Seventy Percent Of Europe’s Casinos Stay Closed, But Online Gaming Boom Staves Off Slump
By a Biometrica Staffer
This past weekend was sandwiched between two pieces of contrasting gaming industry news from different sides of the Atlantic. Late on Friday came a bit of hope from the Nevada Gaming Control Board. The all-powerful regulatory authority issued a new health directive, amended slightly in an April 26 notice, which would allow most of the state’s casinos, including in Clark County, to basically be at 80% occupancy from May 1.
From Europe, however, came some depressing information — that 70% of all European land-based casinos remain closed even now. European casinos were reportedly closed for an average of 136 days in 2020.
On April 26, the European Casino Association (ECA), which represents the interests of approximately 900 casinos in 28 countries across Europe, stated in a release that land-based casinos in Europe had lost an average of more than 37% of normal operating days throughout 2020 due to mandated Covid-19 closures. What was worse, perhaps — and a stark reminder of the pandemic situation in Europe — is the latest ECA members’ poll found that the majority of members that were still closed did not, as yet, have any clear idea of an official reopening date for their businesses in 2021.

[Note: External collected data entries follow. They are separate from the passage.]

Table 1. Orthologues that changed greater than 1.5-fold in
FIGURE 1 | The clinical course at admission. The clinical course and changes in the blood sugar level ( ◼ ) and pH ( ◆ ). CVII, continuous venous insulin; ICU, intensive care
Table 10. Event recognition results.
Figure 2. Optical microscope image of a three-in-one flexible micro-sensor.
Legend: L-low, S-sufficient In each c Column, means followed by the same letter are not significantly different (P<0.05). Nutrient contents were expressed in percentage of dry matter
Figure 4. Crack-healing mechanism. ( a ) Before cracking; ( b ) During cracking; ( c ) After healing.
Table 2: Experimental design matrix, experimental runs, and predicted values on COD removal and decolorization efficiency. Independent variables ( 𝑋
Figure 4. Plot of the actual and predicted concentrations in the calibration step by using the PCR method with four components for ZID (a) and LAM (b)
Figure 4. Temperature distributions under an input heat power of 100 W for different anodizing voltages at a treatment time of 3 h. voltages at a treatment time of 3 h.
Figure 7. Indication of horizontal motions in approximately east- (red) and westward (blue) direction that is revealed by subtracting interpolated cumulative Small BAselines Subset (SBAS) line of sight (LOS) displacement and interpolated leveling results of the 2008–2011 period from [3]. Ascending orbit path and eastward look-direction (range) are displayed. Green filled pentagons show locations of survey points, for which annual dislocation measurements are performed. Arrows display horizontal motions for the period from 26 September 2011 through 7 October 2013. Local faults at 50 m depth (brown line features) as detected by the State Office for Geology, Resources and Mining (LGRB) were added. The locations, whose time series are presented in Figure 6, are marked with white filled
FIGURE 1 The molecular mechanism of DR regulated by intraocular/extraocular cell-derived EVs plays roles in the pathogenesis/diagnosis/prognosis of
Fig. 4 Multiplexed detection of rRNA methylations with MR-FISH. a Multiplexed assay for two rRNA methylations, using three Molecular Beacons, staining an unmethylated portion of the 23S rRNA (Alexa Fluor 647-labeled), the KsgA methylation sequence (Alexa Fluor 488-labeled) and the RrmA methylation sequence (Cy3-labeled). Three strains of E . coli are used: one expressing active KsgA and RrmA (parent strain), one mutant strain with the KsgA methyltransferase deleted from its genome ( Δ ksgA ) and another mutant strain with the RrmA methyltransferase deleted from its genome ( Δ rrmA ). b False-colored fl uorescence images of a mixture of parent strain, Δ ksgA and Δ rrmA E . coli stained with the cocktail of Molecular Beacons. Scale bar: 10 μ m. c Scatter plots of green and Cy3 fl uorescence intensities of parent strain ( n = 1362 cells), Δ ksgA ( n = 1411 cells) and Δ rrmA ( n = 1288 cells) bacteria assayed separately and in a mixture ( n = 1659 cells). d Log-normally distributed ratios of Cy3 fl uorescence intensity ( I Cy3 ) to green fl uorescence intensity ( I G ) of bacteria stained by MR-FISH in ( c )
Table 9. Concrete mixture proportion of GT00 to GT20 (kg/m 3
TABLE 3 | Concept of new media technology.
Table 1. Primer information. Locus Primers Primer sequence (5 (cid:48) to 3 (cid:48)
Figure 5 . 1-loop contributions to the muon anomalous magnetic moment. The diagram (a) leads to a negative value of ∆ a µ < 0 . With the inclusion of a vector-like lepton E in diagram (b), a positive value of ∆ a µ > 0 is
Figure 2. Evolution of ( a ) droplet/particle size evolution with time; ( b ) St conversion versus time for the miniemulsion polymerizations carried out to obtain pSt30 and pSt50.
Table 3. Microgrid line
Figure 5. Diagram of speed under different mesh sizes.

European land-based gaming operators saw revenues fall by more than 50% over the past year. To put this drop in perspective, the year 2020 also marked the first market contraction for the United States gaming industry since 2014 and the lowest gaming revenue total since 2003. U.S. commercial gaming revenue totaled $30.0 billion in 2020, a decline of more than 31% year-over-year. The European drop is far worse.
Pre-pandemic, the 900 land-based casinos that make up the ECA’s membership employed somewhere in the vicinity of 70,000 staff. The ECA expects that number of employees to fall by almost 30%, to about 50,000, in the post-pandemic era. “This is the deepest trough the European land-based casino industry has ever experienced. The financial impact of the pandemic on the land-based casino sector has been extreme, and these numbers show the economic realities of COVID-19 on the European land-based casino sector,” ECA Chairman Per Jaldung, also the CEO of Swedish group, Casino Cosmopol, stated.
“Some casinos have closed permanently, and many casino employees have lost their jobs,” he added. “We are under no illusion that the industry can return to ‘business as usual’ any time soon. We are, as a matter of fact, very far from business as usual.”
Sweden, incidentally, has been one of the worst-affected countries where land-based casinos are concerned. While casinos reopened in countries like Luxembourg, Spain and Monaco under Covid-specific restrictions, those in Sweden have been closed for a whole year now.
What has been interesting, however, was that despite those closures, there has been almost no difference between the country’s gaming revenue in 2019 and 2020. In 2019, Sweden’s gaming revenue was SEK 24.8 billion (about $2.95 billion). In 2020, gaming revenue in Sweden was SEK 24.69 billion (about $2.94 billion) in 2020, down just 0.4% from 2019, as the growth in online gambling cancelled out the effects of the coronavirus on land-based operators.
The online gaming boom continued in other countries too, with France’s online gaming market revenue ensuring that a year marked by Covid-19 casino closures still ended on a high note. According to igaminbusiness.com, French industry regulator L’Autorité nationale des Jeux (ANJ), which replaced ARJEL as the regulatory body for online gambling last year in order to unify gambling regulation under one umbrella, reported record online gaming revenue of €1.74 billion ($2.09 billion) for 2020. The market had already risen 18% year-on-year to €1.42 billion ($1.71 billion) in 2019, in large part due to a 27% rise in sports betting. This, by the way, was a smaller rise than 2018’s 56% revenue growth in sports betting in France.
All of this wasn’t unexpected, however. A European Gaming & Betting Association (EGBA) release at the end of December 2020 had indicated that in 2019, the total European gambling market was worth €98.6 billion ($119.02 billion), with online gambling accounting for €24.5 billion ($29.64 billion) and land-based gambling accounting for €74.1 billion ($89.44 billion) in gross gaming revenue (GGR). For 2020, total gross gaming revenue was expected to drop by 23% to €75.9 billion ($91.62 billion) because of the impact of Covid-related closures on land-based gambling, but online gambling revenue was expected to increase by 7% to €26.3 billion ($31.74 billion) gross gaming revenue and grow steadily to reach €37.3 billion ($45.02 billion).